Sezione del documento –

——

Ovviamente si dice una bugia sapendo di mentire perché (la geografia non è una Mera opinione)
la Valchiavenna, dove ha sede la Moro Pasta è una valle
alpina attraversata dai fiumi Liro e Mera, quest'ultimo immissario del Lago di Como "di pari grado". P er secoli oltretutto le due valli furono separate dalla vasta area
paludosa del Pian di Spagna (come testimoniana il trasferimento nel
1444 della sede della Pieve di Olonio dalla vecchia sede non più
agibile per l'innalzamento del livello del Lario).
La Valchiavenna, insieme alla Valtellina e ai territori della Val di Lei (dove scorre un ramo del Reno) e di Livigno (valle dello Spöl, un affluente dell'Inn, subaffluente del Danubio), costituisce la Provincia di Sondrio.

——

Voci estratte –
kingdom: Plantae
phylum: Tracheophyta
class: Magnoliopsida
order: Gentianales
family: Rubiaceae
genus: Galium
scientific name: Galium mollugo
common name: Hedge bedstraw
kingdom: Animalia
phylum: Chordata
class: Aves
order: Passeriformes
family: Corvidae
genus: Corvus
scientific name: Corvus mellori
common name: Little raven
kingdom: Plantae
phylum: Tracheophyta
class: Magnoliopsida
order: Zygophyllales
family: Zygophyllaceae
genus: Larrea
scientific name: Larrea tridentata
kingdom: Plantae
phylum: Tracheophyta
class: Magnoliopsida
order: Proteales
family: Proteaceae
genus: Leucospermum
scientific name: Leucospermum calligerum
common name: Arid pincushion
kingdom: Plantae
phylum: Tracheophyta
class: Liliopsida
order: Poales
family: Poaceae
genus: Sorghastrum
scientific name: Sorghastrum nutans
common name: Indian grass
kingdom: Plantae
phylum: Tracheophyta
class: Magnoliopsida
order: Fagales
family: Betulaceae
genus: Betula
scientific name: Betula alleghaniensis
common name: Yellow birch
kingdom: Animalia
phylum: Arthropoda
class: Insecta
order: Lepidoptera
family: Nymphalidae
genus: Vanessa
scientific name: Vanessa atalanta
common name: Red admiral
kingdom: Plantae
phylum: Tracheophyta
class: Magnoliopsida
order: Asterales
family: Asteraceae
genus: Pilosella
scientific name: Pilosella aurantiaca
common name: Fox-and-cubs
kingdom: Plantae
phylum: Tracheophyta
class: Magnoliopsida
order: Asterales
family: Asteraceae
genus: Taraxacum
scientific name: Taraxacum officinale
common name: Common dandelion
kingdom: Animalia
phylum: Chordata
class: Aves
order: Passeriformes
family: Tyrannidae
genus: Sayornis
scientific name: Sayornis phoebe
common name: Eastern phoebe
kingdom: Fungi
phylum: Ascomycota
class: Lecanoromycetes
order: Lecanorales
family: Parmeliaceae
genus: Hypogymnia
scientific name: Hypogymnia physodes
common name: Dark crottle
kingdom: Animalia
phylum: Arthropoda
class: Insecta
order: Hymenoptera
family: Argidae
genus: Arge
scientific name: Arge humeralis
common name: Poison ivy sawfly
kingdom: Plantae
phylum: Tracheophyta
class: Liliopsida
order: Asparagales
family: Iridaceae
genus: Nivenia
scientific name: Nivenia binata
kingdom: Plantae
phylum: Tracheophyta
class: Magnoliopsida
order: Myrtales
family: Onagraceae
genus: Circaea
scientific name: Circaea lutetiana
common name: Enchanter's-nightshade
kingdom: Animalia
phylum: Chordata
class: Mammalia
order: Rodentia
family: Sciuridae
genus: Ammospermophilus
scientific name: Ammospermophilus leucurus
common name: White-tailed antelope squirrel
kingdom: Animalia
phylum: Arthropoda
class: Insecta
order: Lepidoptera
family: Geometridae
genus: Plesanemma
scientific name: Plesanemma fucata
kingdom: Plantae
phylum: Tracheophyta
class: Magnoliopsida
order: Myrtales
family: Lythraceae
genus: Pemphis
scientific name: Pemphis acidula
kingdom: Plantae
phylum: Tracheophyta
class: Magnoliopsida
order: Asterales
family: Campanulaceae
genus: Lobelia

——

Compito da svolgere – Prosegui il testo sulla geografia della Valchiavenna, ripartendo subito dopo la sua ultima frase.

Risposta al compito –
Quando fa comodo si fa finta, violentando la geografia e la storia
che la Valchiavenna sia una valle laterale della Valtellina, alias
Provincia di Sondrio. Ma la Valchiavenna, o valle della Mera,
ha avuto destini diversi dalla Valtellina (Valle superiore dell'Adda), infatti
anche dal punto di vista storico e politico-amministrativo non esiste
alcuna possibilità di identificare la Valchiavenna come una parte della
Valtellina.
Prima del regno Lombardo Veneto (1816) la Provincia di
Sondrio non è mai stata una entità unica. L'autonomia del Contado di
Chiavenna e della Contea di Bormio non è mai stata messa in discussione
nè sotto i Duchi di Milano nè sotto la dominazione delle Leghe Grigie
(riporto di seguito uno stemma che rispecchia la realtà dei tre
territori storici: in alto a sinistra Chiavenna, a destra Bormio, sotto
la Valtellina).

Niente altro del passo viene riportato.